Most of the criticism being hurled at Phogat surrounds her striking ability.
Coming from a predominantly wrestling background, being a member of Indian wrestling royalty, Phogat is an ace on the mats. However, the striking aspect of mixed martial arts is a completely new field of competition for her. Naturally, fans question her ability to mix it up with some of the best strikers in the world.
While Phogat has been working hard on her striking skills at Evolve MMA in Singapore, she says her style combines both worlds into one seamless approach.
“People sort of underestimate my striking because they haven’t seen much of my striking yet. All the while, wrestling has been my strongest weapon and I continue to leverage this to pin down my opponents,” Phogat said.
“I will continue to capitalize on this to emerge victorious in my upcoming fights.

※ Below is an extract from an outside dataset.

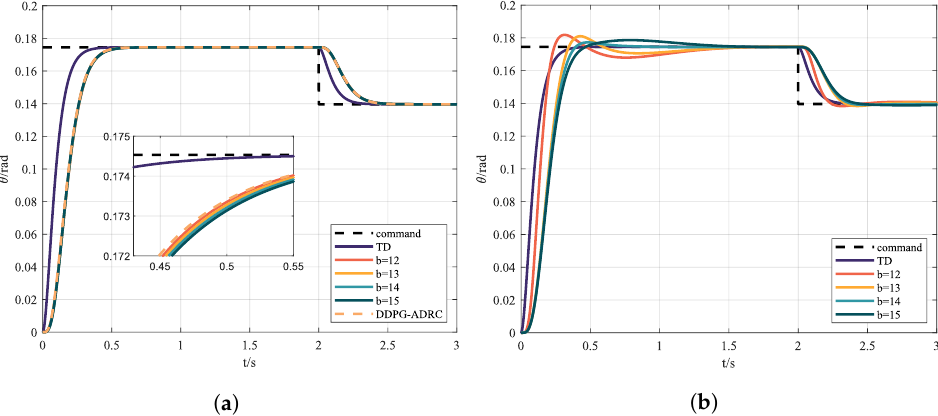
Figure 8. ( a ) Control instruction and state response via ADRC with different b and ( b ) control instruction and state response via MPC with different b . Table 2. Evaluation indicators of MPC, traditional ADRC, and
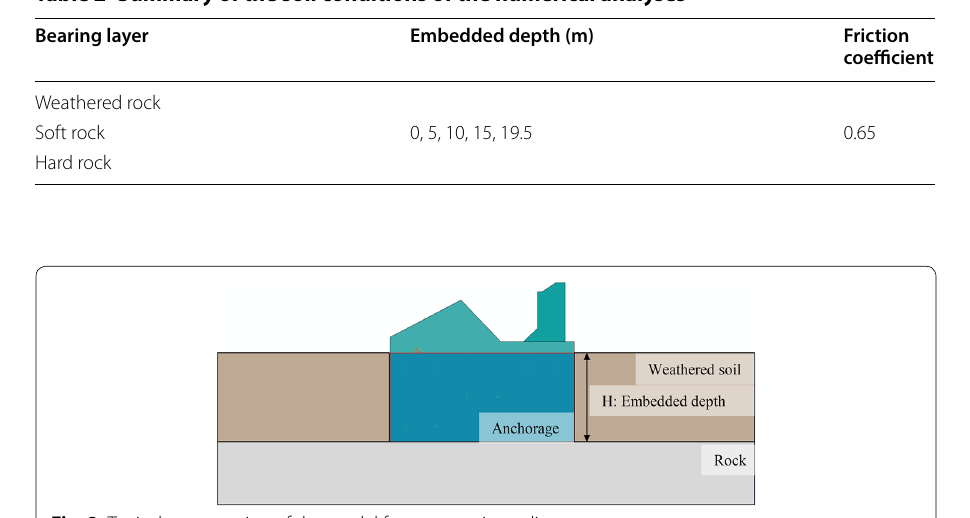
Fig. 2 Typical cross-section of the model for parametric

Definitely striking is an area that I am improving in and you would get to see a lot of it in the upcoming matches.”
Phogat is scheduled to make her return to the Circle opposite the Philippines’ Jenelyn Olsim in the semifinal round of the historic ONE Women’s Atomweight World Grand Prix, which resumes at ONE: NextGen and broadcasts live from the Singapore Indoor Stadium this Friday.

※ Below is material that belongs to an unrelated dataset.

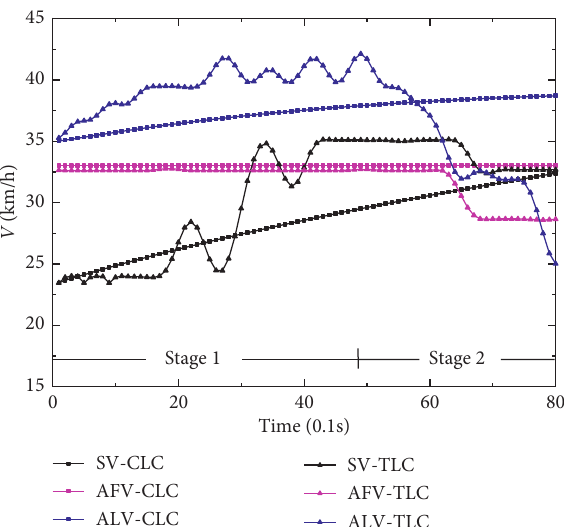
Figure 9: Vehicle speeds during lane changing.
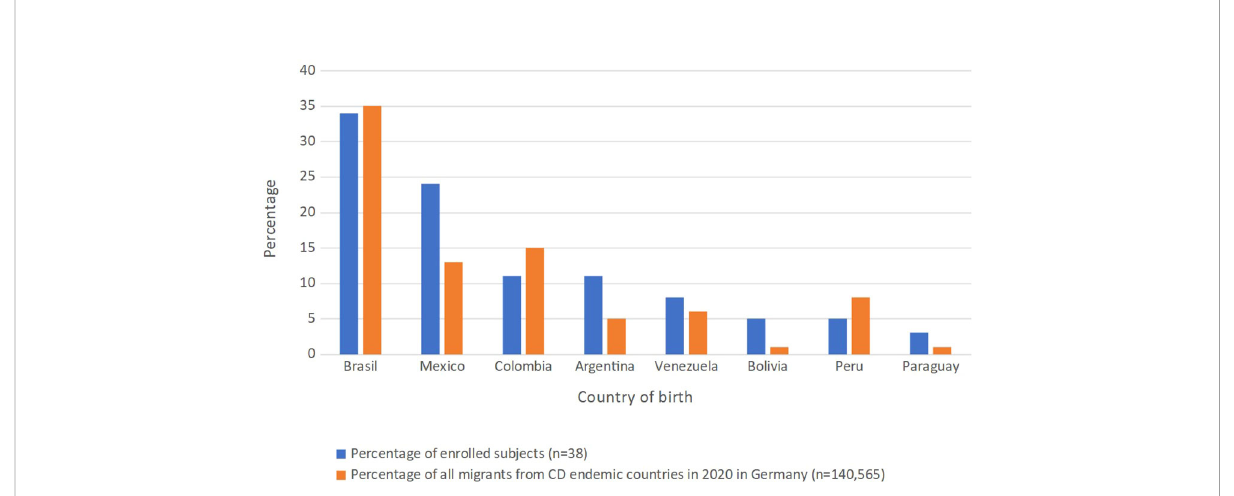
FIGURE 3 Comparison between the percentages of enrolled subjects and total registered immigrants from that country in Germany in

Olsim steps in as a late replacement for Phogat’s original opponent, undefeated Japanese judoka Itsuki Hirata, who was forced to withdraw from the tournament due to a non-COVID related medical issue.
The sudden change in opponent hasn’t seemed to bother Phogat one bit.
“I’m confident about my abilities and my training. I know that I can take on anyone. So definitely, it’s not something that shakes me up,” Phogat said.
“I wouldn’t want to underestimate my opponent. Yes, I’ve seen certain gaps but I don’t want to disrespect my opponent by calling her out in a public forum. I learned it well while I’m ready to fight Olsim, I wouldn’t want to speak much about her weaknesses. I think Jenelyn deserves the spot in the Grand Prix too.”
If she can beat Olsim, Phogat will book herself a ticket to the final round to square off with the winner of the other semifinal matchup — a showdown between third-ranked atomweight Stamp Fairtex and Grand Prix alternate Julie Mezabarba.
There’s certainly a mountain of pressure on Phogat to perform. But “The Indian Tigress” says the pressure is something she has learned to deal with over the past few years.
“I’m usually untouched by pressure. I don’t allow myself to get overwhelmed or intimidated by pressure. I know that I am prepared and I follow the course of the game plan,” Phogat said.
“All I’m focused on is to wind up the match at the earliest. I want to wrap it up as soon as I can.”